Mélanie Croiset, interne en médecine dans l’Allier, n’avait pas imaginé vivre sa grossesse pendant une épidémie. Arrêtée en raison de contractions dès les premiers jours du confinement dû au coronavirus, elle regrette de ne plus pouvoir être sur le front et livre son quotidien de femme enceinte.
« Je n’aurais jamais pensé vivre ma période de grossesse comme ça ». Mélanie Croiset, interne en médecine dans les maisons de santé de Saint-Pourçain-sur-Sioule et de Bellenaves dans l’Allier a été arrêtée au début du confinement à la suite de violentes contractions. Confinée pendant son sixième mois de grossesse, la jeune femme volontaire regrette de ne pas pouvoir être sur le « front au pire moment de la crise du coronavirus ».
«J’ai été arrêtée avant la vague, le confinement commençait tout juste et les consultations pour le coronavirus étaient rares. Même si nous avions déjà mis en place les mesures de sécurité ». Si la jeune femme explique ne pas avoir eu peur pour sa grossesse, elle se souvient cependant avoir manqué de matériel : « J’ai très vite eu un masque comme j’étais enceinte mais c’était des masques périmés qui dataient de l’épidémie de SRASS en 2003. Le reste nous a été volé. En tant que médecin généraliste, nous sommes en première ligne, ce n’est pas normal ».
« Nous sommes là pour sauver des vies pas pour rester chez nous »

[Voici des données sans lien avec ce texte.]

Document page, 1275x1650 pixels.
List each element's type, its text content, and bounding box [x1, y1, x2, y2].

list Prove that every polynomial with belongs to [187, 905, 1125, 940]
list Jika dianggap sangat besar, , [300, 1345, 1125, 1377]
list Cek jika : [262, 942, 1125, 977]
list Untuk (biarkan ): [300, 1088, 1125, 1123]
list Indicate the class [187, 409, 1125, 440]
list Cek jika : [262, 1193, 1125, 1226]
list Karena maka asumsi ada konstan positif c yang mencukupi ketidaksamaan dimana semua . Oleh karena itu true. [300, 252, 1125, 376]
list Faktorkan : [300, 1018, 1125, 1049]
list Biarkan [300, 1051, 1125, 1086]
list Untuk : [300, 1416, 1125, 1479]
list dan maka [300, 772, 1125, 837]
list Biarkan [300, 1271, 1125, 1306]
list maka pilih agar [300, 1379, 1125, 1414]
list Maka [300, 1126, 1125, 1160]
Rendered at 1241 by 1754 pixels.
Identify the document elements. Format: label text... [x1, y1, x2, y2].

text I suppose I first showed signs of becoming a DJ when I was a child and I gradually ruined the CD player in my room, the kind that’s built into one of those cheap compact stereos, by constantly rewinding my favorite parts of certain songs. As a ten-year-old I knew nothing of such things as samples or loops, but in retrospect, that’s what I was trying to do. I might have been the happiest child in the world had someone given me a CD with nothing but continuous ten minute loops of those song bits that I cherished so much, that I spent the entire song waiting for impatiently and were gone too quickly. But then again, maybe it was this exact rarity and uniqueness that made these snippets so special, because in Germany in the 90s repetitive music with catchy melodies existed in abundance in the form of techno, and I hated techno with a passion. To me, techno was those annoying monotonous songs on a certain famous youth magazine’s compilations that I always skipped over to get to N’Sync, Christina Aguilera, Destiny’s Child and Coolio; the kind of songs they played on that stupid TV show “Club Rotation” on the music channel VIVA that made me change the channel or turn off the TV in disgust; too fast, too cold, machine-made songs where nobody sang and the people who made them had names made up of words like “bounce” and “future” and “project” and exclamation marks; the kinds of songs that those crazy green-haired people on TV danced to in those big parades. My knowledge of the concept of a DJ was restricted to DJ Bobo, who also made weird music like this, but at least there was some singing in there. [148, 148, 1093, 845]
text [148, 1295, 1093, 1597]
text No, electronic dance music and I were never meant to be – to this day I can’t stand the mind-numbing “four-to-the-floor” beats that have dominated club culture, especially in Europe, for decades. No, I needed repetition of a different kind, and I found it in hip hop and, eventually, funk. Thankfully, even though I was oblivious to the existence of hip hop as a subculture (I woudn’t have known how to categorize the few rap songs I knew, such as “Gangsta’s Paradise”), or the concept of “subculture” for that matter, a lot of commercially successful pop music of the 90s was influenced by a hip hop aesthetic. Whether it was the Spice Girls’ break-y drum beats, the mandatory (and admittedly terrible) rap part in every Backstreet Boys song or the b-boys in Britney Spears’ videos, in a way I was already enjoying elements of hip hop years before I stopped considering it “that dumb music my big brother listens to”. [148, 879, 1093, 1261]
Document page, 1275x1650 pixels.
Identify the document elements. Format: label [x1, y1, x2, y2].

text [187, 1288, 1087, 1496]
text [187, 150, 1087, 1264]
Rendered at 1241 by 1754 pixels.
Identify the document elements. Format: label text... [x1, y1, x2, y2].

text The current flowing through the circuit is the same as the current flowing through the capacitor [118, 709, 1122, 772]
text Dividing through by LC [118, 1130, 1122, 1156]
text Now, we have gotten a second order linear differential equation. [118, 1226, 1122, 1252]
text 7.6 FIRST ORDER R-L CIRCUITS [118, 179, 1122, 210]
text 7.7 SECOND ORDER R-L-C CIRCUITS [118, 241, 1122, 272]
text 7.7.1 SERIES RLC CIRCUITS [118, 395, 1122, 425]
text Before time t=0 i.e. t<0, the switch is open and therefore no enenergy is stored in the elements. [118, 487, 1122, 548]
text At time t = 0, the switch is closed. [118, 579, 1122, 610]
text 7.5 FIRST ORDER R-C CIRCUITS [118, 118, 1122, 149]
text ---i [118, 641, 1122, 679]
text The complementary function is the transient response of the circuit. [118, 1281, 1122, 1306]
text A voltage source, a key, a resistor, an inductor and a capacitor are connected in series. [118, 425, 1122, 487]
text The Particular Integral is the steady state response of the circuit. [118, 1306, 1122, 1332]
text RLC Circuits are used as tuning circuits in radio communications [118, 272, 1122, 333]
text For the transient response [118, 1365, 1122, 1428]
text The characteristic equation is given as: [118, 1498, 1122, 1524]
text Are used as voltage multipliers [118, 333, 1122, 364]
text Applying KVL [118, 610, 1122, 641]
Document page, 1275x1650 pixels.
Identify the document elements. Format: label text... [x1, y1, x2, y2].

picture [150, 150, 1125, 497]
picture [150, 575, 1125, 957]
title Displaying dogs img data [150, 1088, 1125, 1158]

Pourtant malgré le manque de protection et les nombreux risques encourus, la jeune femme dévouée a eu du mal à accepter son arrêt de travail. «C’est très dur psychologiquement de rester à la maison pendant que mes collègues se démènent. J’ai l’impression d’avoir quitté le navire avant le naufrage. Nous sommes là pour sauver des vies, par pour rester chez nous. » Mais enceinte de 6 mois et sujette à des contractions prématurées, la jeune femme a conscience qu’elle n’a pas le choix. «J’aurais pris trop de risques et je ne dois pas stresser pour ne pas provoquer un accouchement prématuré qui compliquerait davantage les choses». Impuissante, elle a tenté de proposer son aide par télécommunication mais la maison de santé privilégie les rendez-vous « en vrai ».Une période anxiogène pour une femme enceinte
Si elle n’est pas inquiète pour sa santé car elle estime avoir été confinée assez tôt et peut se surveiller grâce à ces compétences de médecin, Mélanie sait à quel point la période peut être anxiogène pour une femme enceinte. « Nos capacités respiratoires sont diminuées lors de la grossesse et nous sommes plus facilement exposées aux risques d’attraper le coronavirus qui se dépose sur les poumons. » Pour le bébé pas de risque tant qu’il est à l’intérieur explique la jeune femme, même si «à sa naissance il faudra être vigilants. » Pour se documenter, Mélanie préfère lire des rapports médicaux et suivre les conseils de médecins sur des groupes d’entraide plutôt que de lire les médias ou réseaux sociaux qu’elle trouve parfois « trop alarmistes ».Aux inquiétudes de la future maman s’ajoute aussi la déception de ne pas pouvoir préparer comme convenu l’accouchement. « Je n’ai rien pu acheter ni préparer pour l’arrivée du bébé, tous les magasins sont fermés. Certains magasins livrent à domicile mais les délais sont trop longs ou alors réservés aux personnes qui arrivent à leur terme. Sans parler des cours pour se préparer à l’accouchement auxquels on ne peut pas assister. »
Préparation à distance
Alors en attendant que la situation ne s’améliore, Mélanie suit les consultations avec sa sage-femme par visioconférence. « La dernière fois c’était un cours pour apprendre à gérer sa respiration pendant les contractions. Si la méthode par vidéo ne permet pas à la sage-femme de pouvoir tout surveiller ni intervenir, elle rassure les futures mamans et permet de pouvoir « se préparer du mieux qu’on peut chez soi ». Le reste du temps Mélanie se surveille seule avec un tensiomètre « pour éviter le plus de contact avec le personnel soignant » même si elle doit être observée une fois par semaine par une sage-femme pour contrôler « l’ouverture de son col ».
En cas d'accouchement prématuré Mélanie le sait elle risque gros, « d’autant que les services de réanimation sont débordés ». La jeune femme dynamique respecte donc du mieux qu’elle peut son « alitement ». Si son accouchement se déroule pendant la période de confinement, son conjoint pourra y assister mais devra rendre visite à son enfant qu’une seule fois par jour « pour limiter le contact avec l’extérieur ». Prévu mi-juin, Mélanie espère que d’ici là les mesures se seront assouplies et que le confinement sera un lointain souvenir.